Together, they set out with the collective goal to criminalize and demonize Cannabis, and those who use it.

So, how did they do it?

They planned and executed one of the most brilliant rebranding campaigns in history.

See, they knew no one would vote against Cannabis, that’s our medicine.

No one would vote against hemp, that’s like voting against potatoes, or cotton.

But Marijuana - That wasn’t part of our rhetoric. That’s not a word we used.

Marijuana is actually known to have Mexican origins and traditional association with the name María Juana. It was commonly known during the Mexican Revolutionary era (1910-1920) famously used in a version of the lyrics of La Cucaracha.

Playing on racist fears, Henry Anslinger popularized the word to stigmatize the plant (the entire family) by giving it a foreign sounding name, and linking it to Mexican immigrants and blacks in an effort to associate it with low-status criminals.

So, together, they launched a smear campaign with Reefer Madness, followed by a series of print propaganda published by William Hearst’s newspapers in what became an annual crusade against narcotics - linking marijuana with murder, insanity, and death.

And they won. In 1937 the Marijuana Tax act passed. The licensing and tax regulations made hemp cultivation nearly impossible for American farmers.

It was industrial espionage. It was deliberate and malicious. 

The following year, we have the first cannabis criminals in a wave of indictments.

Yet, Cannabis was still Federally legal.

During WWII the Japanese cut-off hemp supplies of manilla hemp from the Philippines. The US Department of Agriculture launched a Hemp for Victory campaign in 1942 to educate farmers on the history, uses, cultivation, and harvesting of hemp and encourage them to grow it.

That same year, Henry Ford built a car made out of a blend of natural fibers including hemp. It didn’t gain popularity because of the petrochemical industry's strength.

Cannabis remained legal until a case in 1969 between Prof Timothy Leary, a clinical psychologist, and the US supreme court.

He was arrested in 1965 under the tax act, sentenced to 30 years in prison, fined 30,000, and ordered to undertake psychiatric treatment.

He appealed, claiming the Act to be unconstitutional it required self incrimination, which is against the Fifth Amendment.

And he won.

Repealing the tax act, and instead, Congress passed the Controlled Substances Act in 1970 criminalizing cannabis (The whole family) - listing it as a schedule 1 narcotic, up there with heroin.

And that’s where most of us alive today know of this wondrous ancient plant. After 44 years the 44th President Barack Obama signed the 2014 farm bill to allow hemp agriculture for research purposes.
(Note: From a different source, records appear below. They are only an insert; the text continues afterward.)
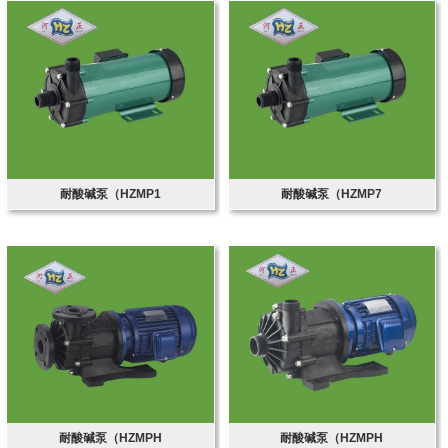
耐酸碱泵（HZMP1
耐酸碱泵（HZMP7
耐酸碱泵（HZMPH
耐酸碱泵（HZMPH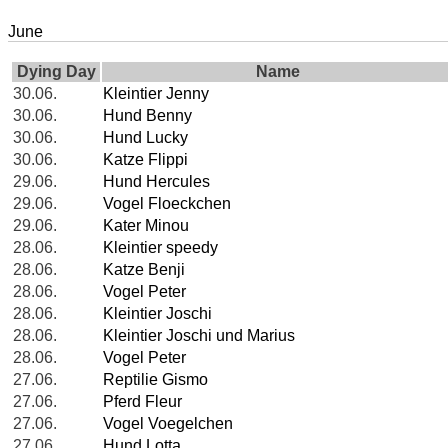
June
Dying Day
Name
30.06.
Kleintier Jenny
30.06.
Hund Benny
30.06.
Hund Lucky
30.06.
Katze Flippi
29.06.
Hund Hercules
29.06.
Vogel Floeckchen
29.06.
Kater Minou
28.06.
Kleintier speedy
28.06.
Katze Benji
28.06.
Vogel Peter
28.06.
Kleintier Joschi
28.06.
Kleintier Joschi und Marius
28.06.
Vogel Peter
27.06.
Reptilie Gismo
27.06.
Pferd Fleur
27.06.
Vogel Voegelchen
27.06.
Hund Lotta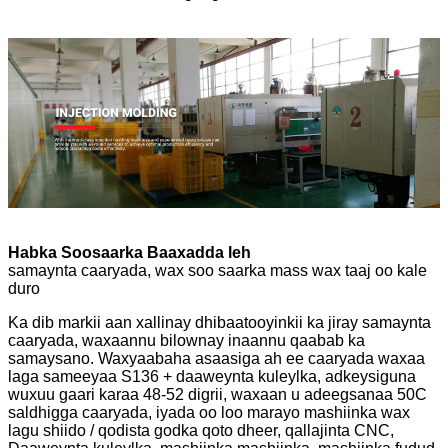
Habka Soosaarka Baaxadda leh
samaynta caaryada, wax soo saarka mass wax taaj oo kale
duro
Ka dib markii aan xallinay dhibaatooyinkii ka jiray samaynta
caaryada, waxaannu bilownay inaannu qaabab ka
samaysano. Waxyaabaha asaasiga ah ee caaryada waxaa
laga sameeyaa S136 + daaweynta kuleylka, adkeysiguna
wuxuu gaari karaa 48-52 digrii, waxaan u adeegsanaa 50C
saldhigga caaryada, iyada oo loo marayo mashiinka wax
lagu shiido / qodista godka qoto dheer, qallajinta CNC,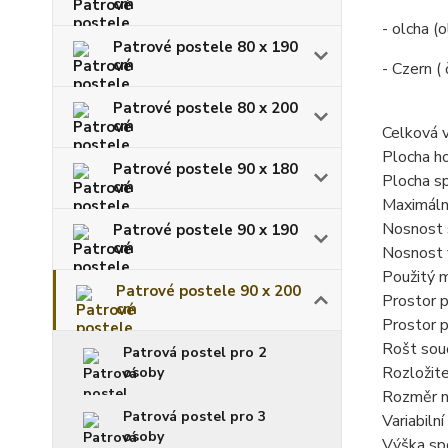
cm
- olcha (o
Patrové postele 80 x 190
cm
- Czern ( 
Patrové postele 80 x 200
cm
Celková 
Plocha ho
Patrové postele 90 x 180
Plocha s
cm
Maximáln
Nosnost 
Patrové postele 90 x 190
cm
Nosnost 
Použitý m
Patrové postele 90 x 200
Prostor 
cm
Prostor 
Rošt sou
Patrová postel pro 2
Rozložit
osoby
Rozměr n
Patrová postel pro 3
Variabilní
osoby
Výška sp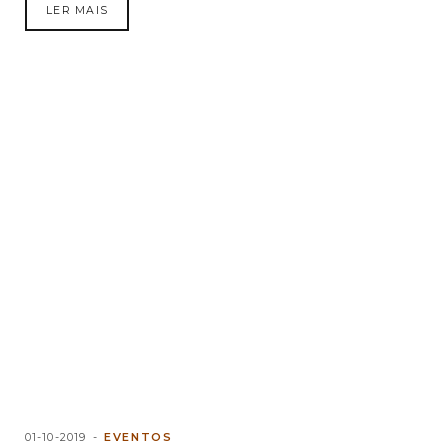
LER MAIS
01-10-2019
EVENTOS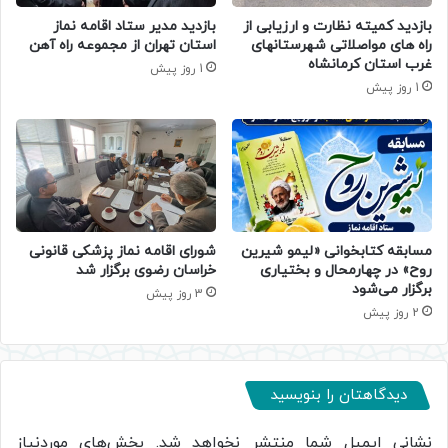
بازدید کمیته نظارت و ارزیابی از
بازدید مدیر ستاد اقامه نماز
راه های مواصلاتی شهرستانهای
استان تهران از مجموعه راه آهن
غرب استان کرمانشاه
1 روز پیش
1 روز پیش
مسابقه کتابخوانی «لیمو شیرین
شورای اقامه نماز پزشکی قانونی
روح» در چهارمحال و بختیاری
خراسان رضوی برگزار شد
برگزار می‌شود
3 روز پیش
2 روز پیش
دیدگاهتان را بنویسید
نشانی ایمیل شما منتشر نخواهد شد.
بخش‌های موردنیاز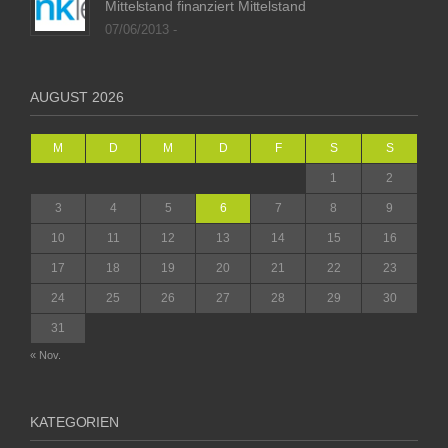
Mittelstand finanziert Mittelstand
07/06/2013 -
AUGUST 2026
M
D
M
D
F
S
S
1
2
3
4
5
6
7
8
9
10
11
12
13
14
15
16
17
18
19
20
21
22
23
24
25
26
27
28
29
30
31
« Nov.
KATEGORIEN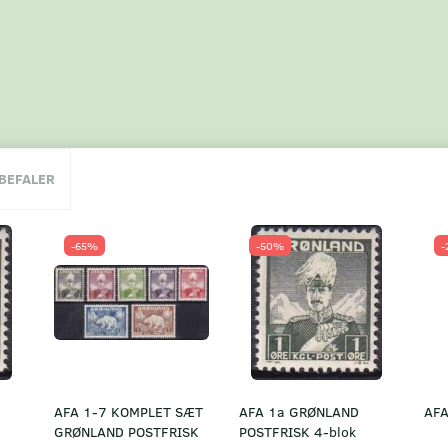
NBEFALER
-65%
-50%
-
AFA 1-7 KOMPLET SÆT
AFA 1a GRØNLAND
AFA
GRØNLAND POSTFRISK
POSTFRISK 4-blok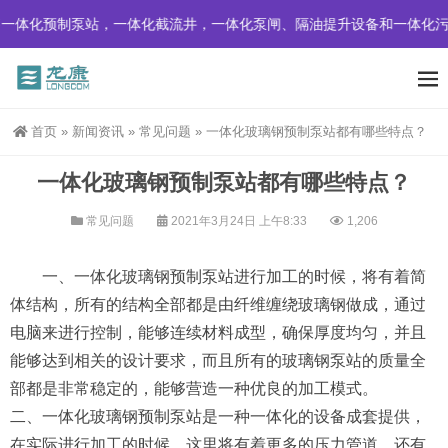
一体化预制泵站，一体化截流井，一体化泵闸、隔油提升设备和一体化污
首页
»
新闻资讯
»
常见问题
»
一体化玻璃钢预制泵站都有哪些特点？
一体化玻璃钢预制泵站都有哪些特点？
常见问题
2021年3月24日 上午8:33
1,206
一、一体化玻璃钢预制泵站进行加工的时候，将有着简
体结构，所有的结构全部都是由纤维缠绕玻璃钢做成，通过
电脑来进行控制，能够连续材料成型，确保厚度均匀，并且
能够达到相关的设计要求，而且所有的玻璃钢泵站的质量全
部都是非常稳定的，能够营造一种优良的加工模式。
二、一体化玻璃钢预制泵站是一种一体化的设备成套提供，
在实际进行加工的时候，这里将有着更多的压力管道，还有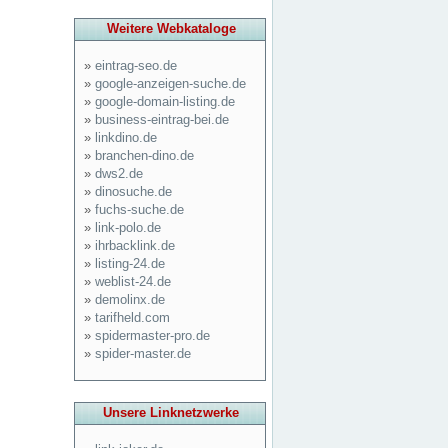
Weitere Webkataloge
»
eintrag-seo.de
»
google-anzeigen-suche.de
»
google-domain-listing.de
»
business-eintrag-bei.de
»
linkdino.de
»
branchen-dino.de
»
dws2.de
»
dinosuche.de
»
fuchs-suche.de
»
link-polo.de
»
ihrbacklink.de
»
listing-24.de
»
weblist-24.de
»
demolinx.de
»
tarifheld.com
»
spidermaster-pro.de
»
spider-master.de
Unsere Linknetzwerke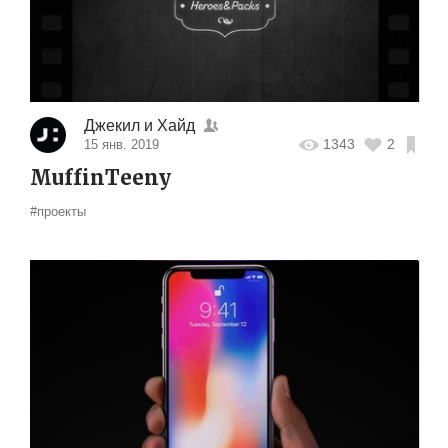
Джекил и Хайд
1343
2
15 янв. 2019
MuffinTeeny
#проекты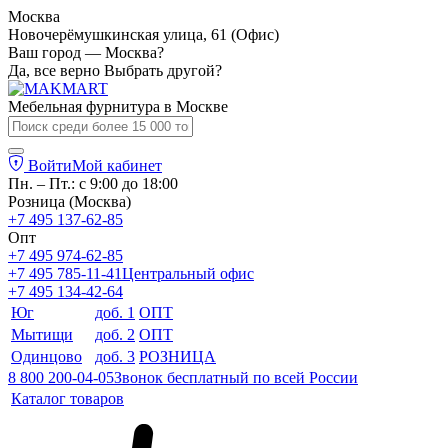
Москва
Новочерёмушкинская улица, 61 (Офис)
Ваш город — Москва?
Да, все верно
Выбрать другой?
Мебельная фурнитура в
Москве
Войти
Мой кабинет
Пн. – Пт.: с 9:00 до 18:00
Розница (Москва)
+7 495 137-62-85
Опт
+7 495 974-62-85
+7 495 785-11-41
Центральный офис
+7 495 134-42-64
Юг
доб. 1
ОПТ
Мытищи
доб. 2
ОПТ
Одинцово
доб. 3
РОЗНИЦА
8 800 200-04-05
Звонок бесплатный по всей России
Каталог товаров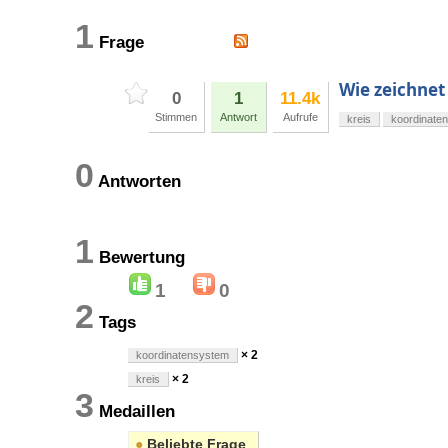
1
Frage
Wie zeichnet
0
1
11.4k
Stimmen
Antwort
Aufrufe
kreis
koordinate
0
Antworten
1
Bewertung
1
0
2
Tags
× 2
koordinatensystem
× 2
kreis
3
Medaillen
●
Beliebte Frage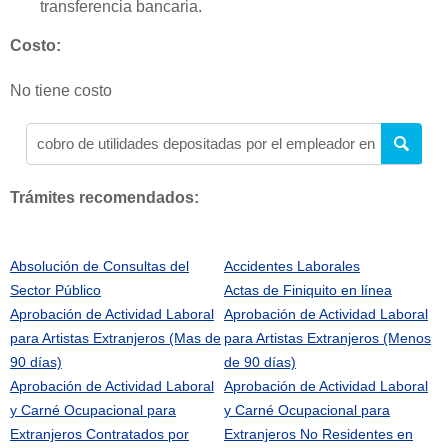
transferencia bancaria.
Costo:
No tiene costo
Trámites recomendados:
Absolución de Consultas del
Accidentes Laborales
Sector Público
Actas de Finiquito en línea
Aprobación de Actividad Laboral
Aprobación de Actividad Laboral
para Artistas Extranjeros (Mas de
para Artistas Extranjeros (Menos
90 días)
de 90 días)
Aprobación de Actividad Laboral
Aprobación de Actividad Laboral
y Carné Ocupacional para
y Carné Ocupacional para
Extranjeros Contratados por
Extranjeros No Residentes en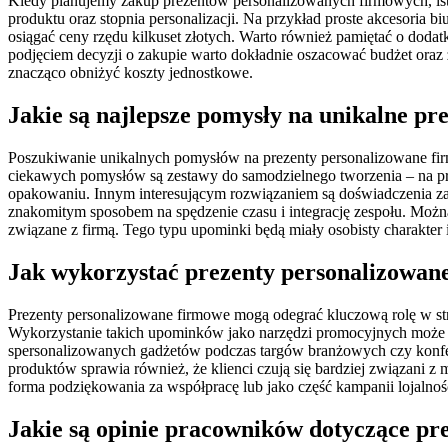
Kiedy planujemy zakup prezentów personalizowanych firmowych, ist
produktu oraz stopnia personalizacji. Na przykład proste akcesoria 
osiągać ceny rzędu kilkuset złotych. Warto również pamiętać o doda
podjęciem decyzji o zakupie warto dokładnie oszacować budżet oraz
znacząco obniżyć koszty jednostkowe.
Jakie są najlepsze pomysły na unikalne p
Poszukiwanie unikalnych pomysłów na prezenty personalizowane f
ciekawych pomysłów są zestawy do samodzielnego tworzenia – na prz
opakowaniu. Innym interesującym rozwiązaniem są doświadczenia zami
znakomitym sposobem na spędzenie czasu i integrację zespołu. Możn
związane z firmą. Tego typu upominki będą miały osobisty charakter
Jak wykorzystać prezenty personalizowane
Prezenty personalizowane firmowe mogą odegrać kluczową rolę w stra
Wykorzystanie takich upominków jako narzędzi promocyjnych może p
spersonalizowanych gadżetów podczas targów branżowych czy konferenc
produktów sprawia również, że klienci czują się bardziej związani
forma podziękowania za współpracę lub jako część kampanii lojalnoś
Jakie są opinie pracowników dotyczące p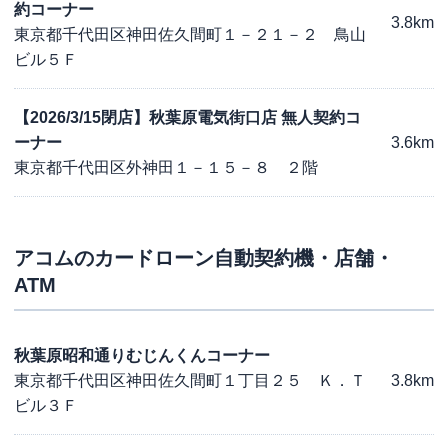
約コーナー
3.8km
東京都千代田区神田佐久間町１－２１－２ 鳥山
ビル５Ｆ
【2026/3/15閉店】秋葉原電気街口店 無人契約コ
ーナー
3.6km
東京都千代田区外神田１－１５－８ ２階
アコム
のカードローン自動契約機・店舗・
ATM
秋葉原昭和通りむじんくんコーナー
東京都千代田区神田佐久間町１丁目２５ Ｋ．Ｔ
3.8km
ビル３Ｆ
The 2018 farm bill passing clarified a distinction between the cannabis species based on the percentage they contained of the psychoactive compound Tetrahydrocannabinol (THC). And removed hemp (containing less than .3% THC) from the controlled substances schedule making it a regular commodity.

For the most part...

We must continue to push for legislation and regulations that enable us to maximize the benefits of hemp while safeguarding our farmers from the restrictive 0.3% threshold. The cultivation and potency of hemp depend on various environmental factors, and farmers engage in this industry for legitimate purposes, not to violate the law. Our focus should be on advocating for the regulation of hemp as an agricultural matter under the USDA, removing it from the jurisdiction of the DEA.

We need to give the power back to our farmers - Our climate, and life on earth, depend on it.